Amber's theory for teaching children is that the most important thing is to have fun, but she does give gentle reminders. For example, in the small children's ballet class there is a girl obsessed with tying her slippers. She spends a lot of time doing this and takes breaks to redo her work. Amber reminds her to rejoin the class, but she will never criticize her or raise her voice. In that class the students pretty much know what they are doing, but sometimes the younger ones get lost. Amber now has an assistant to give individual help; she could easily use another. Her idea is to build skills and then combine them. She often starts by having the students march around the room; then she will have them skip. The next step is to put a skip into the march. She teaches the French names for certain movements such as “Plie,” “Releve,” and “Chasse,” and shows the students how they are done. She tries to get them to stand in straight lines facing each other, essential for dancing, but not always possible for the youngest ones. For Amber the harsh discipline of ballet is not appropriate for young children. What they love about ballet is the costume and the beauty, Amber wants them to like what they see in the mirror they face in the class. That depends on looking pretty more than being able to execute difficult steps.

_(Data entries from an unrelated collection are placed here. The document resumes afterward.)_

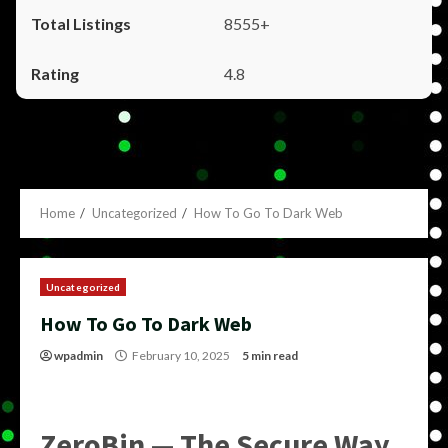
8555+
4.8
Home
Uncategorized
How To Go To Dark Web
Uncategorized
How To Go To Dark Web
wpadmin
February 10, 2025
5 min read
ZeroBin — The Secure Way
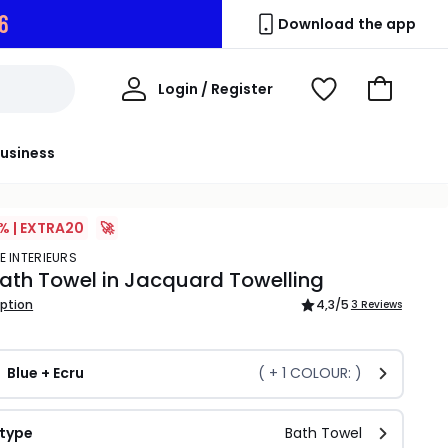
6
Download the app
My
Login / Register
View
Go
Account
Wishlist
to
Basket
usiness
% | EXTRA20
🚀
E INTERIEURS
Bath Towel in Jacquard Towelling
iption
4,3
/5
3 Reviews
Blue + Ecru
( +
1
COLOUR: )
 type
Bath Towel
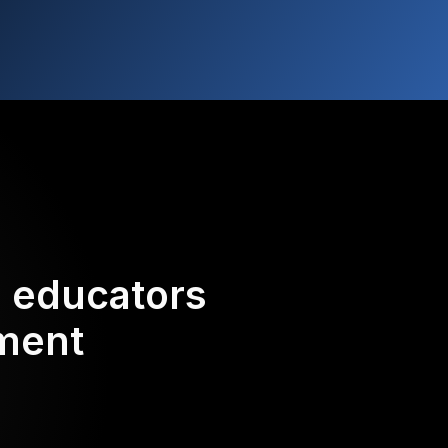
d educators
ement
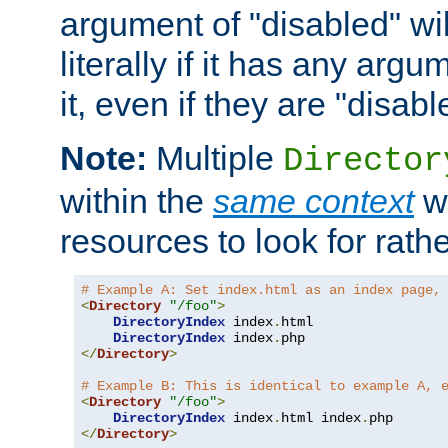
argument of "disabled" wil
literally if it has any argu
it, even if they are "disabl
Note:
Multiple
Director
within the
same context
wi
resources to look for rath
# Example A: Set index.html as an index page,
<
Directory
"/foo"
>
DirectoryIndex
 index
.
html

DirectoryIndex
 index
.
</
Directory
>
# Example B: This is identical to example A, 
<
Directory
"/foo"
>
DirectoryIndex
 index
.
html index
.
</
Directory
>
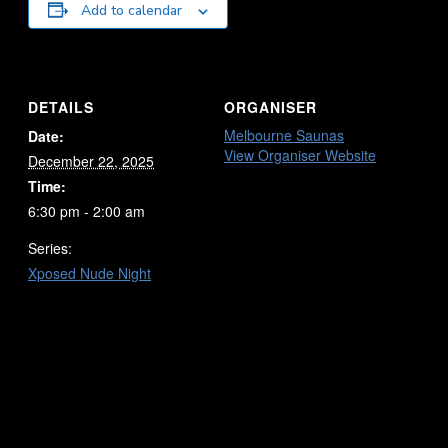
Add to calendar
DETAILS
ORGANISER
Melbourne Saunas
Date:
View Organiser Website
December 22, 2025
Time:
6:30 pm - 2:00 am
Series:
Xposed Nude Night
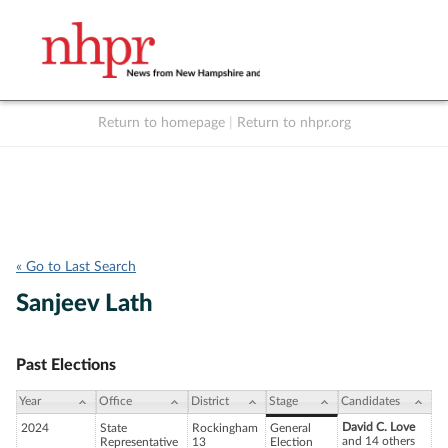
Return to homepage
|
Return to nhpr.org
Listen Live
Support
to NHPR
NHPR
« Go to Last Search
Sanjeev Lath
Past Elections
Year
Office
District
Stage
Candidates
David C. Love
2024
State
Rockingham
General
and 14 others
Representative
13
Election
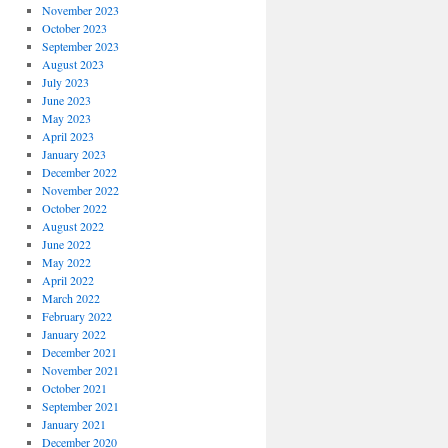
November 2023
October 2023
September 2023
August 2023
July 2023
June 2023
May 2023
April 2023
January 2023
December 2022
November 2022
October 2022
August 2022
June 2022
May 2022
April 2022
March 2022
February 2022
January 2022
December 2021
November 2021
October 2021
September 2021
January 2021
December 2020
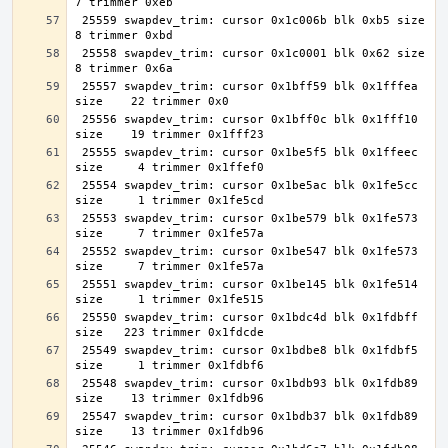
 25559 swapdev_trim: cursor 0x1c006b blk 0xb5 size     
 25558 swapdev_trim: cursor 0x1c0001 blk 0x62 size     
 25557 swapdev_trim: cursor 0x1bff59 blk 0x1fffea 
 25556 swapdev_trim: cursor 0x1bff0c blk 0x1fff10 
 25555 swapdev_trim: cursor 0x1be5f5 blk 0x1ffeec 
 25554 swapdev_trim: cursor 0x1be5ac blk 0x1fe5cc 
 25553 swapdev_trim: cursor 0x1be579 blk 0x1fe573 
 25552 swapdev_trim: cursor 0x1be547 blk 0x1fe573 
 25551 swapdev_trim: cursor 0x1be145 blk 0x1fe514 
 25550 swapdev_trim: cursor 0x1bdc4d blk 0x1fdbff 
 25549 swapdev_trim: cursor 0x1bdbe8 blk 0x1fdbf5 
 25548 swapdev_trim: cursor 0x1bdb93 blk 0x1fdb89 
 25547 swapdev_trim: cursor 0x1bdb37 blk 0x1fdb89 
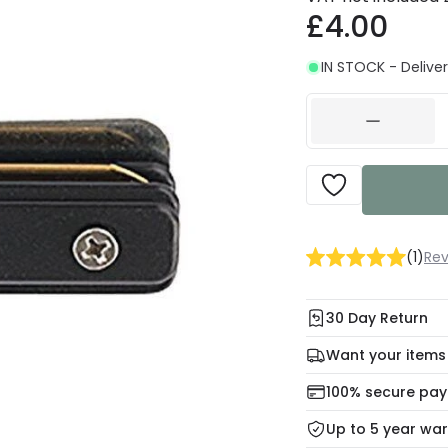
£4.00
IN STOCK - Deliver
(
1
)
Rev
30 Day Return
Under our Change Yo
Want your items
days for a refund usi
Check our delivery 
100% secure pa
For more informatio
Mon – Thu: Order be
Up to 5 year wa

Getting basic mastery of the body is hard enough for a child. One never wants the child to feel she has failed or doesn't measure up. Amber wants the nourish the child's love for dance. If the child wants to be really good or even a professional, that comes later when love can be translated into grueling work in pursuit of a distant goal.
Amber's own child is in the 7-12 ballet group, and she sees the first stirring of the desire for perfection. Her younger son has no such conflicts, and whatever he becomes, for now he is just enjoying himself. The last thing to say is that Amber's approach works. Malia knows she can't do certain thing, but she does not feel bad about that at all. She says she needs help. She loves the program and often starts to dance without inhibition to illustrate what she is saying. Teacher and student make a very solid fit.